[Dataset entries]
**********
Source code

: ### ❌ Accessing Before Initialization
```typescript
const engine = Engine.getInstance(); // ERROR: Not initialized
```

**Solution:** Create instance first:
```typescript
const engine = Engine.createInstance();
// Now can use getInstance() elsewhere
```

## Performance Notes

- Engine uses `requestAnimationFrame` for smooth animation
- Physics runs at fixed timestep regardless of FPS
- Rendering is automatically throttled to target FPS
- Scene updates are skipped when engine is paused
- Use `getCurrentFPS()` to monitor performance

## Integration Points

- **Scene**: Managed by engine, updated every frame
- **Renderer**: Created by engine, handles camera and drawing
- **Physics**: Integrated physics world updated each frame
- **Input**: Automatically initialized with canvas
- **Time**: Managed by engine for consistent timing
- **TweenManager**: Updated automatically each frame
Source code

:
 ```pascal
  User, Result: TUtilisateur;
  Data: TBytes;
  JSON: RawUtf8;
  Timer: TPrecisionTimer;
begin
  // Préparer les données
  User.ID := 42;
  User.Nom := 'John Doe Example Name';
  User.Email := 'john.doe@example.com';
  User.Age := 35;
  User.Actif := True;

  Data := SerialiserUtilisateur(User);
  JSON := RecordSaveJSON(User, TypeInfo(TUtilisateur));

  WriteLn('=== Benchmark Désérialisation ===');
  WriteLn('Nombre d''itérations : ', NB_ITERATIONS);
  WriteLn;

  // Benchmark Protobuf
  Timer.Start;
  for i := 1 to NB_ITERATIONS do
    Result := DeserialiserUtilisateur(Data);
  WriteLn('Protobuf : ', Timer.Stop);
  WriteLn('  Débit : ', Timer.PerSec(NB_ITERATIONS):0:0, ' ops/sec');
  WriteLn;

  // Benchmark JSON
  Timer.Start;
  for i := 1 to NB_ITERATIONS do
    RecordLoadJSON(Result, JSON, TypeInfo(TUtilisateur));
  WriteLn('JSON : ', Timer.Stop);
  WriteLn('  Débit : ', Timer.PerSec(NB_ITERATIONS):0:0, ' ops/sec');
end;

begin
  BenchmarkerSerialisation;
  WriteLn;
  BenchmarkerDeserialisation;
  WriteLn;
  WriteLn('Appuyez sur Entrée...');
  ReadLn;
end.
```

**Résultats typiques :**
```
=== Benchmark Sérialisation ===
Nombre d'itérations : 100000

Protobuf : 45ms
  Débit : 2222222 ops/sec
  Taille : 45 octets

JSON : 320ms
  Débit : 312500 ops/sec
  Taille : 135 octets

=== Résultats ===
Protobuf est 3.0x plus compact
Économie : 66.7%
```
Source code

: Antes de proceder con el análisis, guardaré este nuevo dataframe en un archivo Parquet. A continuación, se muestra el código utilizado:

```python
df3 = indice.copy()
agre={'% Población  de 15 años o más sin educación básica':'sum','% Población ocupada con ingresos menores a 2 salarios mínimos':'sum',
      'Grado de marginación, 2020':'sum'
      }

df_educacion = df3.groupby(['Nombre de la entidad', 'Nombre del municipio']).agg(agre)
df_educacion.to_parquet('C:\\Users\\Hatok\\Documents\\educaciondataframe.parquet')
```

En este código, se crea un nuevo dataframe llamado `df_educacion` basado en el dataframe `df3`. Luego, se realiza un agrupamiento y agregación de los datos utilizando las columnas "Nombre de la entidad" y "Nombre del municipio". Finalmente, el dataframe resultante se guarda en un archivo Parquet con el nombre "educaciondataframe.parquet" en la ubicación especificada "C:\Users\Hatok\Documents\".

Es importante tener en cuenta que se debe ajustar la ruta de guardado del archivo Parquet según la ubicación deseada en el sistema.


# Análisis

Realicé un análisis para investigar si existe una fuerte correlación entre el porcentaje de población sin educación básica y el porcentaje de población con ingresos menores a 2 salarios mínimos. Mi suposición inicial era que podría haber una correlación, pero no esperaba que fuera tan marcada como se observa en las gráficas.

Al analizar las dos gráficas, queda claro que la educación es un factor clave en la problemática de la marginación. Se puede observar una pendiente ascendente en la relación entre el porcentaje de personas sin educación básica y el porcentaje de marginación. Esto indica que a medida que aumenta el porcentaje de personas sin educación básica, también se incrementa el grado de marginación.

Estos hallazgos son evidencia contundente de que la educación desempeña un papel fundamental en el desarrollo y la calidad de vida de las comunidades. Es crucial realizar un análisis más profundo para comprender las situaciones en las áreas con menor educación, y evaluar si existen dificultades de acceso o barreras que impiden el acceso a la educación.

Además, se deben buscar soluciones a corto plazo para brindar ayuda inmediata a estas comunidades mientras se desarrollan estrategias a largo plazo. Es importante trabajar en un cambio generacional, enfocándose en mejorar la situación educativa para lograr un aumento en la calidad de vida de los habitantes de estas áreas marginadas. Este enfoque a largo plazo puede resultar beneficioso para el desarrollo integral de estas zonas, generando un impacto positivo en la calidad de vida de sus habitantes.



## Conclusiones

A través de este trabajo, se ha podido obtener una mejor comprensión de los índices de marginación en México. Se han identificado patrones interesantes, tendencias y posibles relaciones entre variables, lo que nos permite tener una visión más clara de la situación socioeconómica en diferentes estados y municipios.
**********
Aim of the task
Print the records verbatim, stopping after the "- Physics runs" line.

Answer box
Source code

: ### ❌ Accessing Before Initialization
```typescript
const engine = Engine.getInstance(); // ERROR: Not initialized
```

**Solution:** Create instance first:
```typescript
const engine = Engine.createInstance();
// Now can use getInstance() elsewhere
```

## Performance Notes

- Engine uses `requestAnimationFrame` for smooth animation
- Physics runs at fixed timestep regardless of FPS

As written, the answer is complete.